To view the Spark Dashboard, click Spark Thrift > Dashboard. The dashboard consists of summary panels, a Sankey Diagram with various metrics, and charts that display information about jobs based on other criteria such as memory and core utilization.
The default time range is Last 24 hrs. To view statistics from a custom date range, click the icon and select a time frame and timezone of your choice.
Summary Panels
The following table provides details of the summary of jobs:
Metric | Description |
---|---|
Users | The total number of users. |
# of Applications | The total number of applications |
Avg. CPU Allocated | The average of CPU time across all jobs. |
Avg. Memory Allocated (MB) | The average amount of memory allocated across jobs in Megabyte. |
Charts in Spark Thrift
Context Metric Distributions
The Context Metric Distributions panel displays the summary of jobs as a Sankey diagram.

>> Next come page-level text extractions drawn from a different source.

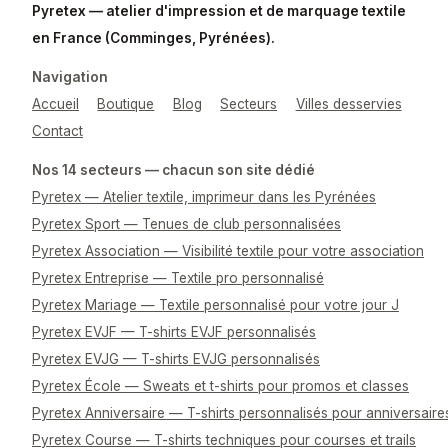
Pyretex — atelier d'impression et de marquage textile
en France (Comminges, Pyrénées).
Navigation
Accueil
Boutique
Blog
Secteurs
Villes desservies
Contact
Nos 14 secteurs — chacun son site dédié
Pyretex — Atelier textile, imprimeur dans les Pyrénées
Pyretex Sport — Tenues de club personnalisées
Pyretex Association — Visibilité textile pour votre association
Pyretex Entreprise — Textile pro personnalisé
Pyretex Mariage — Textile personnalisé pour votre jour J
Pyretex EVJF — T-shirts EVJF personnalisés
Pyretex EVJG — T-shirts EVJG personnalisés
Pyretex École — Sweats et t-shirts pour promos et classes
Pyretex Anniversaire — T-shirts personnalisés pour anniversaire
Pyretex Course — T-shirts techniques pour courses et trails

By default, the chart displays the distribution by Duration. You can choose to display the distribution by Input Data, Output Data, Shuffle Reads, or Shuffle Writes from the drop-down list.
Core Usage by Locality
The Core Usage by Locality chart displays the core usage by the following locality types. The chart also displays Core Used and Core Wasted values (in%).

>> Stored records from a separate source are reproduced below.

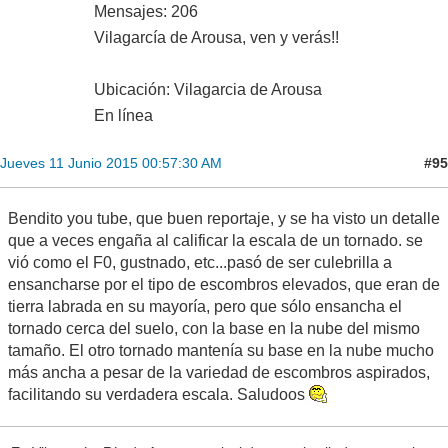
Mensajes: 206
Vilagarcía de Arousa, ven y verás!!
Ubicación: Vilagarcia de Arousa
En línea
#95
Jueves 11 Junio 2015 00:57:30 AM
Bendito you tube, que buen reportaje, y se ha visto un detalle
que a veces engaña al calificar la escala de un tornado. se
vió como el F0, gustnado, etc...pasó de ser culebrilla a
ensancharse por el tipo de escombros elevados, que eran de
tierra labrada en su mayoría, pero que sólo ensancha el
tornado cerca del suelo, con la base en la nube del mismo
tamaño. El otro tornado mantenía su base en la nube mucho
más ancha a pesar de la variedad de escombros aspirados,
facilitando su verdadera escala. Saludoos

- Process Local: The tasks in this locality are run within the same process as the source data.
- Node Local: The tasks in this locality are run on the same machine as the source data.
- Rack Local: The tasks in this locality are run in the same rack as the source data.

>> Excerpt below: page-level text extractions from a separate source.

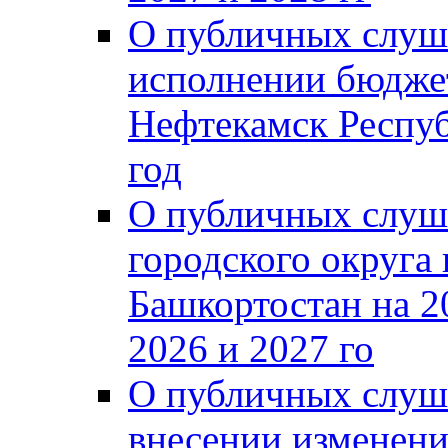
О публичных слуш
исполнении бюджет
Нефтекамск Респуб
год
О публичных слуш
городского округа
Башкортостан на 2
2026 и 2027 го
О публичных слуш
внесении изменени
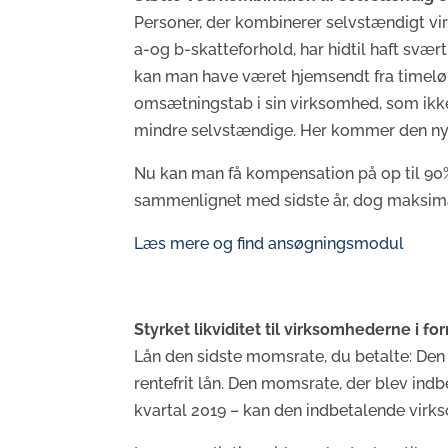
Personer, der kombinerer selvstændigt vi
a-og b-skatteforhold, har hidtil haft svæ
kan man have været hjemsendt fra timelø
omsætningstab i sin virksomhed, som ikke
mindre selvstændige. Her kommer den nye
Nu kan man få kompensation på op til 90
sammenlignet med sidste år, dog maksimalt
Læs mere og find ansøgningsmodul
Styrket likviditet til virksomhederne i for
Lån den sidste momsrate, du betalte: Den 
rentefrit lån. Den momsrate, der blev indbet
kvartal 2019 – kan den indbetalende virkso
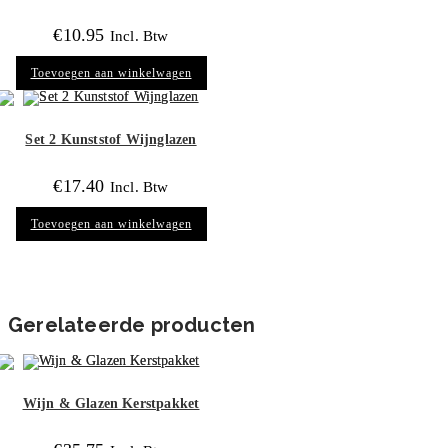
€
10.95
Incl. Btw
Toevoegen aan winkelwagen
Set 2 Kunststof Wijnglazen
€
17.40
Incl. Btw
Toevoegen aan winkelwagen
Gerelateerde producten
Wijn & Glazen Kerstpakket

- Any: The tasks in this locality are run anywhere else but not on the same node or rack.
- No pref: The tasks in this locality have no locality preference.
- Idle: The tasks in this locality that are idle.
Zooming-in Core Usage
You can take a closer look at the core usage by zooming in to any timeline on the graph.
To zoom in, drag and drop the mouse pointer on the section or timeline you want to zoom in. The second graph shows a closer view of the section or timeline you selected.
Other Charts in Spark Thrift
The following charts are also displayed on the Business Intelligence Dashboard.
Chart Name | |
---|---|
VCore Usage | The number of physical virtual cores used by a queue in the cluster. |
Memory Usage | The amount of memory used by a queue in the cluster in a particular timeframe. |
Query Duration Distribution | The number of queries grouped by duration. |
Query Execution Count | The number of queries executed within a timeframe. |
Average Query Time | The average time taken to execute queries. This metric also displays the Total Execution Time. |
Top 20 Users (By Query) | The top 20 users that executed the highest number of queries. |
Top 20 Tables (By Query) | The top 20 tables that executed the highest number of queries. |
Storage Memory | The amount of storage memory used by the Spark Thrift application, including Used Memory and Total Memory. |
Spark SQL
The Spark SQL panel displays the list of thrift servers with their state, either Connected or Disconnected. You can filter the data to be displayed in the page by clicking on the thrift server you want to view.